8. The Flame 🔥

3.8K 471 69
                                    

Selanat 15k. Btw, aku izin nggak up (atau telat up besok ya)

P.S. kapan lagi ini 🔥 balik hahaha habisnya mau ditaruh di KK tapi kentang.

***

"Kemarin malam, lo mandi, ya?"

Nolan mengerang sambil menepis memori terkait ucapan yang tadi diucapkan Edelyn. Ia menggeleng pelan. Berusaha menyingkirkan kalimat tuduhan dari perempuan itu. Tuduhan yang sayangnya benar.

Tidur bersebelahan dengan Edelyn semalam membuat Nolan nyaris gila. Dengan memohon ampun pada perempuan itu di dalam hati, ia melipir ke kamar mandi. Menuntaskan apapun yang butuh dituntaskannya.

Nolan merasa hidupnya bagai pecundang menjijikan. Bagaimana mungkin ia merangsang dirinya sendiri di dalam kamar mandi sambil membayangkan perempuan yang kini tidur di atas tempat tidurnya begitu rupa padahal jelas perempuan itu tidak mungkin digapainya?

"Sex with you."

Kalimat itu terbayang lagi. Nolan ingat pias ketika Edelyn mengucapkan kalimat itu dengan begitu gamblangnya. Ketika wajah sayu Edelyn akibat ciuman yang seharusnya tidak mereka lakukan itu seolah meminta lebih.

She wanted more.

He wanted more.

They both wanted more.

Sayangnya, ingin hanya akan jadi angan.

Nolan tahu, ia seharusnya jujur. Jujur pada perasaannya, jujur pada diri sendiri, jujur pada Edelyn, tentang semuanya. Semuanya! Sayangnya, semua itu tidak mudah. Hubungan mereka tidak akan bisa berakhir bahagia. Sepertinya, sulit.

Nolan menggelengkan kepala. Ia mengemasi barang-barangnya di meja. Hari ini adalah hari terakhirnya. Tak seperti di Indonesia—atau begitu yang ia lihat di media sosial teman-temannya—tidak ada farewell session dengan dua kotak donat atau tahu kriuk. Semua karyawan di sini masih bekerja seperti biasa. Tidak ada yang peduli, tidak ada yang terganggu. Walau memang, ada ajakan ke bar malam nanti.

"You bring your partner with you?" Suara berat membuat Nolan mendongak. Ia menemukan Warren, teman sekampusnya yang juga berasal dari Indonesia. Lelaki itu jadi orang yang paling sedih ketika Nolan pulang. Pasalnya, tidak banyak orang Indonesia di kantor itu dan cuma Nolan satu-satunya yang bisa diajak mengumpati orang India yang berlagak sok tahu di sana.

"Bring her to?"

"The bar." Warren kini duduk di hadapannya.

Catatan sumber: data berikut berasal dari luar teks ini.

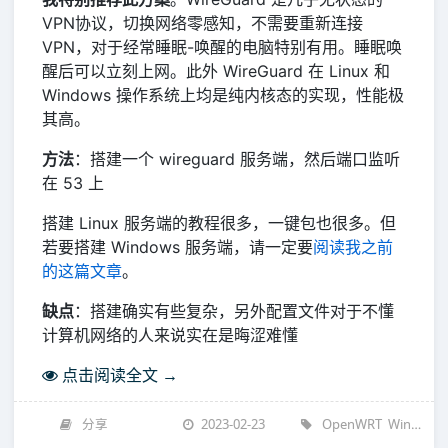
VPN协议，切换网络零感知，不需要重新连接
VPN，对于经常睡眠-唤醒的电脑特别有用。睡眠唤
醒后可以立刻上网。此外 WireGuard 在 Linux 和
Windows 操作系统上均是纯内核态的实现，性能极
其高。
方法
：搭建一个 wireguard 服务端，然后端口监听
在 53 上
搭建 Linux 服务端的教程很多，一键包也很多。但
若要搭建 Windows 服务端，请一定要
阅读我之前
的这篇文章
。
缺点
：搭建确实有些复杂，另外配置文件对于不懂
计算机网络的人来说实在是晦涩难懂
点击阅读全文 →
分享
2023-02-23
OpenWRT
Windows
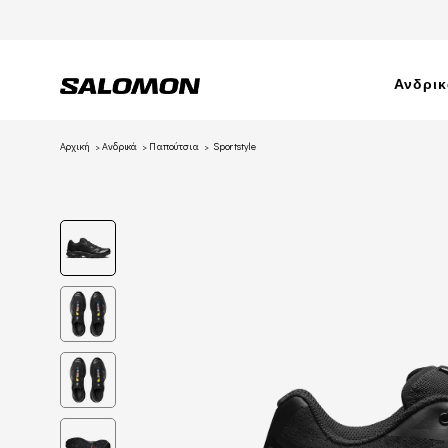
Ανδρι
Αρχική
Ανδρικά
Παπούτσια
Sportstyle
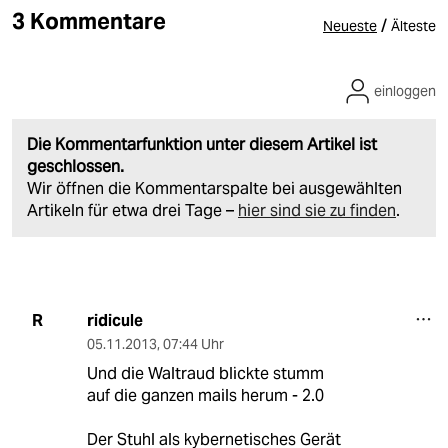
3 Kommentare
/
Neueste
Älteste
einloggen
Die Kommentarfunktion unter diesem Artikel ist
geschlossen.
Wir öffnen die Kommentarspalte bei ausgewählten
Artikeln für etwa drei Tage –
hier sind sie zu finden
.
ridicule
R
05.11.2013
,
07:44 Uhr
Und die Waltraud blickte stumm
auf die ganzen mails herum - 2.0
Der Stuhl als kybernetisches Gerät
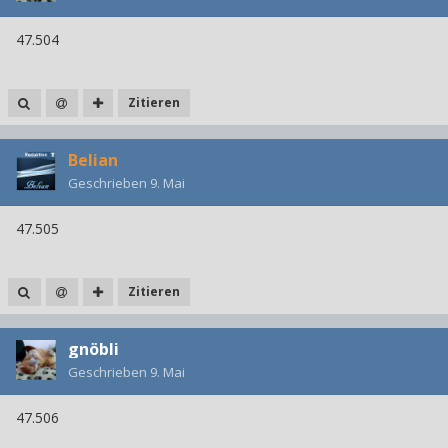
47.504
Zitieren
Belian
Geschrieben
9. Mai
47.505
Zitieren
gnöbli
Geschrieben
9. Mai
47.506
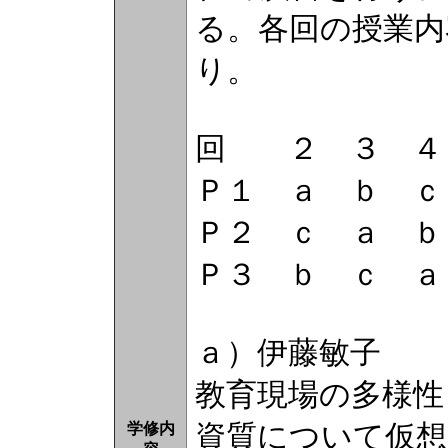
る。各回の授業内
り。
回 ２ ３ ４
Ｐ１ ａ ｂ ｃ
Ｐ２ ｃ ａ ｂ
Ｐ３ ｂ ｃ ａ
ａ）伊藤敏子
教育現場の多様性
資質について仮想
学修内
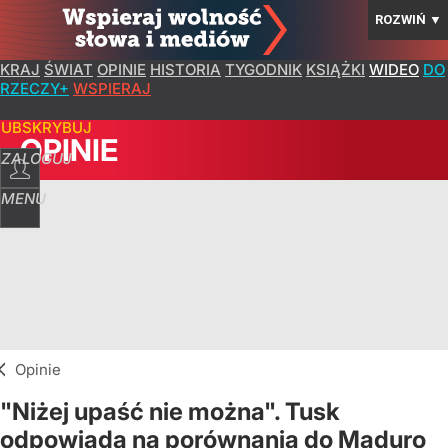
ROZWIŃ
▼
KRAJ
ŚWIAT
OPINIE
HISTORIA
TYGODNIK
KSIĄŻKI
WIDEO
DO
RZECZY+
WSPIERAJ
SUBSKRYBUJ
OPINIE
ZALOGUJ
MENU
Opinie
"Niżej upaść nie można". Tusk
odpowiada na porównania do Maduro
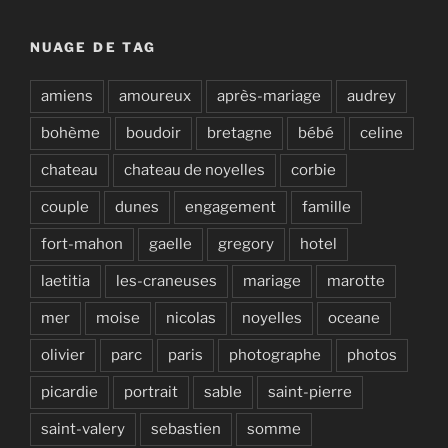
NUAGE DE TAG
amiens
amoureux
après-mariage
audrey
bohème
boudoir
bretagne
bébé
celine
chateau
chateau de noyelles
corbie
couple
dunes
engagement
famille
fort-mahon
gaelle
gregory
hotel
laetitia
les-craneuses
mariage
marotte
mer
moise
nicolas
noyelles
oceane
olivier
parc
paris
photographe
photos
picardie
portrait
sable
saint-pierre
saint-valery
sebastien
somme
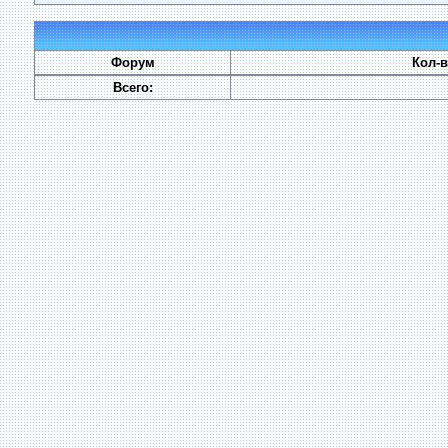
Форум
Кол-
Всего:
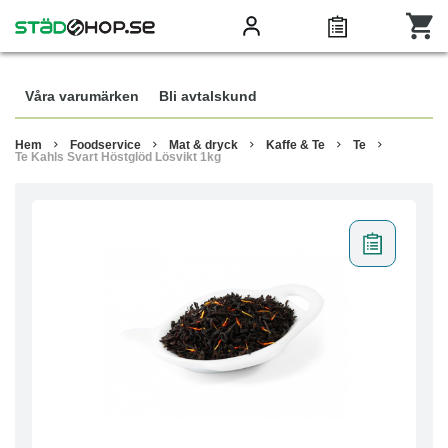
Våra varumärken
Bli avtalskund
Hem
Foodservice
Mat & dryck
Kaffe & Te
Te
Te Kahls Svart Höstglöd Lösvikt 1kg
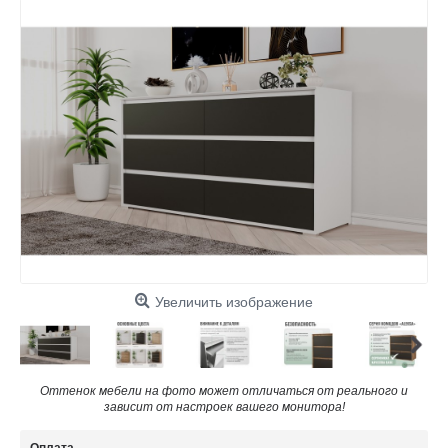
Увеличить изображение
Оттенок мебели на фото может отличаться от реального и
зависит от настроек вашего монитора!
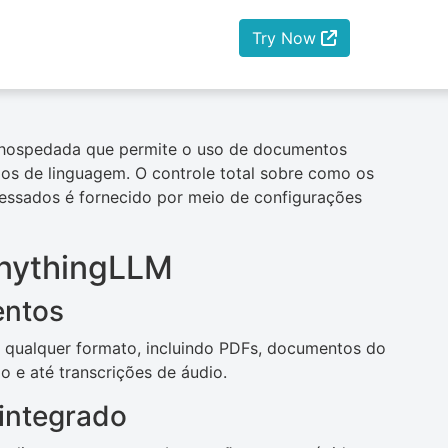
Try Now
-hospedada que permite o uso de documentos
s de linguagem. O controle total sobre como os
ssados ​​é fornecido por meio de configurações
AnythingLLM
entos
e qualquer formato, incluindo PDFs, documentos do
o e até transcrições de áudio.
 integrado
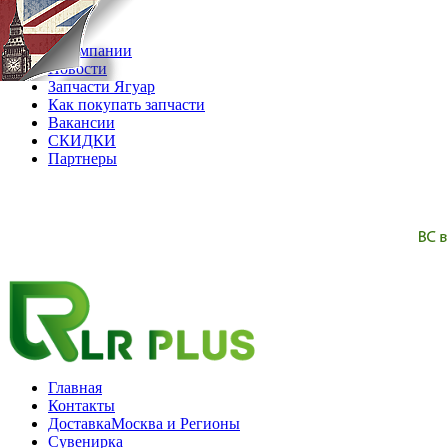
07.08.2026
О компании
Новости
Запчасти Ягуар
Как покупать запчасти
Вакансии
СКИДКИ
Партнеры
Главная
Контакты
Доставка
Москва и Регионы
Сувенирка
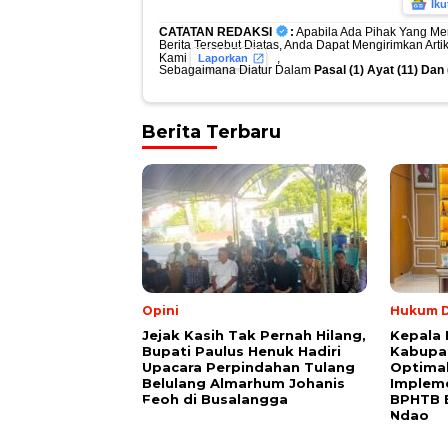
Iku
CATATAN REDAKSI
:
Apabila Ada Pihak Yang Me
Berita Tersebut Diatas, Anda Dapat Mengirimkan Art
Kami
,
Laporkan
Sebagaimana Diatur Dalam
Pasal (1) Ayat (11) Da
Berita Terbaru
Opini
Hukum D
Jejak Kasih Tak Pernah Hilang,
Kepala 
Bupati Paulus Henuk Hadiri
Kabupa
Upacara Perpindahan Tulang
Optimal
Belulang Almarhum Johanis
Impleme
Feoh di Busalangga
BPHTB 
Ndao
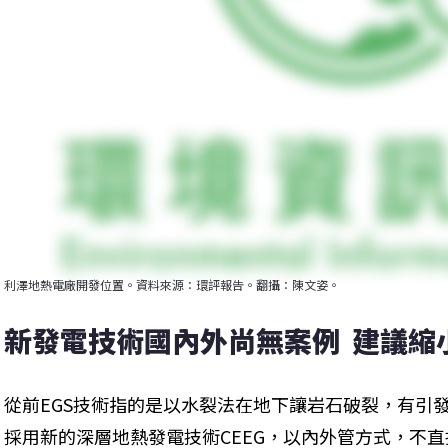
利澤地熱電廠開發位置。資料來源：環評報告。翻攝：陳文姿。
新發電技術國內外尚無案例  建議縮
從前EGS技術指的是以水裂法在地下讓岩石破裂，有引
採用新的深層地熱發電技術CEEG，以內外管方式，不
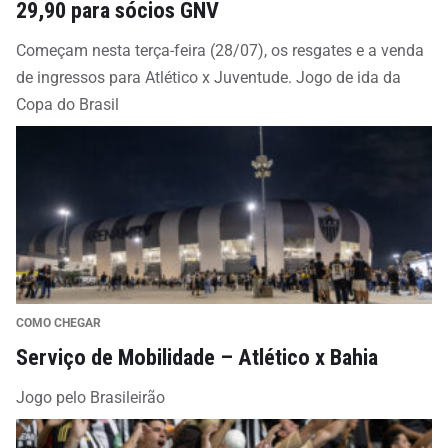
29,90 para sócios GNV
Começam nesta terça-feira (28/07), os resgates e a venda
de ingressos para Atlético x Juventude. Jogo de ida da
Copa do Brasil
COMO CHEGAR
Serviço de Mobilidade – Atlético x Bahia
Jogo pelo Brasileirão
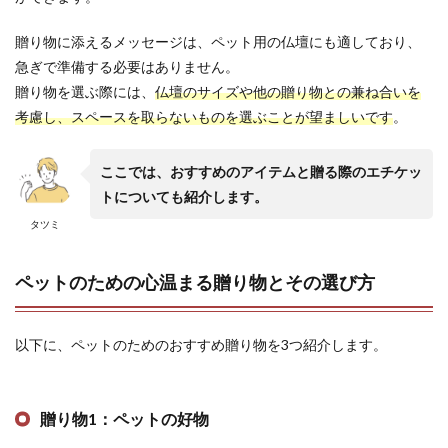
贈り物に添えるメッセージは、ペット用の仏壇にも適しており、
急ぎで準備する必要はありません。
贈り物を選ぶ際には、
仏壇のサイズや他の贈り物との兼ね合いを
考慮し、スペースを取らないものを選ぶことが望ましいです
。
ここでは、おすすめのアイテムと贈る際のエチケッ
トについても紹介します。
タツミ
ペットのための心温まる贈り物とその選び方
以下に、ペットのためのおすすめ贈り物を3つ紹介します。
贈り物1：ペットの好物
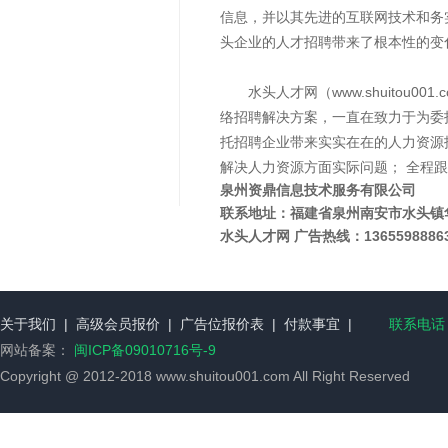
信息，并以其先进的互联网技术和务
头企业的人才招聘带来了根本性的变
水头人才网（www.shuitou0
络招聘解决方案，一直在致力于为委
托招聘企业带来实实在在的人力资源
解决人力资源方面实际问题； 全程
泉州资鼎信息技术服务有限公司
联系地址：
福建省泉州南安市水头镇华
水头人才网 广告热线：1365598886
关于我们
|
高级会员报价
|
广告位报价表
|
付款事宜
|
联系电话：
网站备案：
闽ICP备09010716号-9
Copyright @ 2012-2018 www.shuitou001.com All Right Reserved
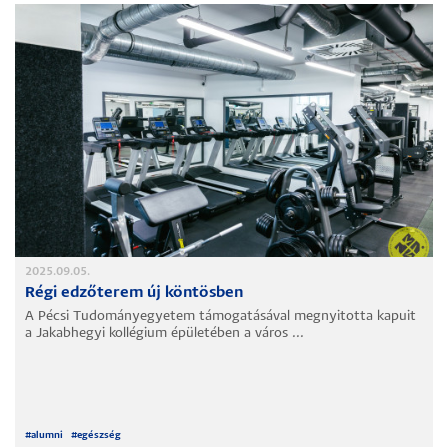
2025.09.05.
Régi edzőterem új köntösben
A Pécsi Tudományegyetem támogatásával megnyitotta kapuit
a Jakabhegyi kollégium épületében a város ...
#
alumni
#
egészség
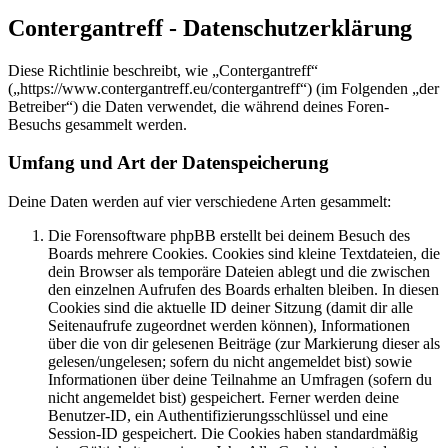
Contergantreff - Datenschutzerklärung
Diese Richtlinie beschreibt, wie „Contergantreff“
(„https://www.contergantreff.eu/contergantreff“) (im Folgenden „der
Betreiber“) die Daten verwendet, die während deines Foren-
Besuchs gesammelt werden.
Umfang und Art der Datenspeicherung
Deine Daten werden auf vier verschiedene Arten gesammelt:
Die Forensoftware phpBB erstellt bei deinem Besuch des
Boards mehrere Cookies. Cookies sind kleine Textdateien, die
dein Browser als temporäre Dateien ablegt und die zwischen
den einzelnen Aufrufen des Boards erhalten bleiben. In diesen
Cookies sind die aktuelle ID deiner Sitzung (damit dir alle
Seitenaufrufe zugeordnet werden können), Informationen
über die von dir gelesenen Beiträge (zur Markierung dieser als
gelesen/ungelesen; sofern du nicht angemeldet bist) sowie
Informationen über deine Teilnahme an Umfragen (sofern du
nicht angemeldet bist) gespeichert. Ferner werden deine
Benutzer-ID, ein Authentifizierungsschlüssel und eine
Session-ID gespeichert. Die Cookies haben standardmäßig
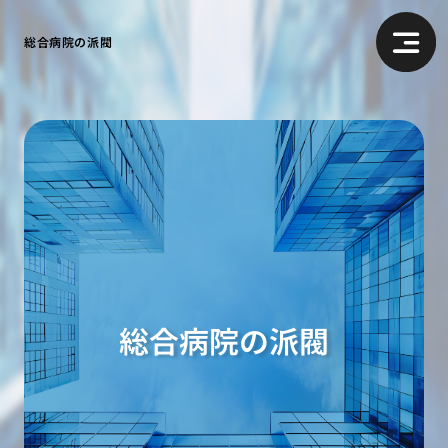
総合病院の派閥
総合病院の派閥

Nolan memutar bola mata. "Nggak punya partner."

"Terus Edelyn, apa?"

Nolan menghela napas sebal. Warren sudah pernah bertemu Edelyn sebelumnya. Belum ditambah catatan bahwa teman sekantornya yang paling dekat itu pernah pacaran sebentar—atau jadi teman tidur bareng—dengan adiknya, Emillia. Membayangkannya membuat Nolan sakit kepala.

Nolan hanya bisa mengangkat bahu. "I don't think she wants to join us."

"Well, I don't think she don't want to join us." Warren mengayun kalimatnya, mengetahui bahwa Nolan hanya berkilah.

Lidah Nolan berdecak. Ia menggeleng sebal sambil mengambil kotak kardus yang ada di atas mejanya. Teman-temannya masih harus bekerja sampai jam delapan nanti karena ada deployment tambahan. Sementara, Nolan sudah bisa pulang. Rencana awalnya, ia ingin menjemput Edelyn lalu makan malam dan pergi menemui teman-temannya sebagai acara perpisahan.

Bukannya tidak ingin mengajak Edelyn, tetapi... ya memang tidak ingin mengajak, sih. Edelyn masih begitu murni. Ia memang tinggal di sini bertahun-tahun, tetapi, bertahun-tahun itu juga, Nolan menundunginya dari dunia yang jahat dan gelap. Ia ingin Edelyn tetap begitu—di dunianya yang penuh cahaya, yang seolah lurus dan baik-baik saja.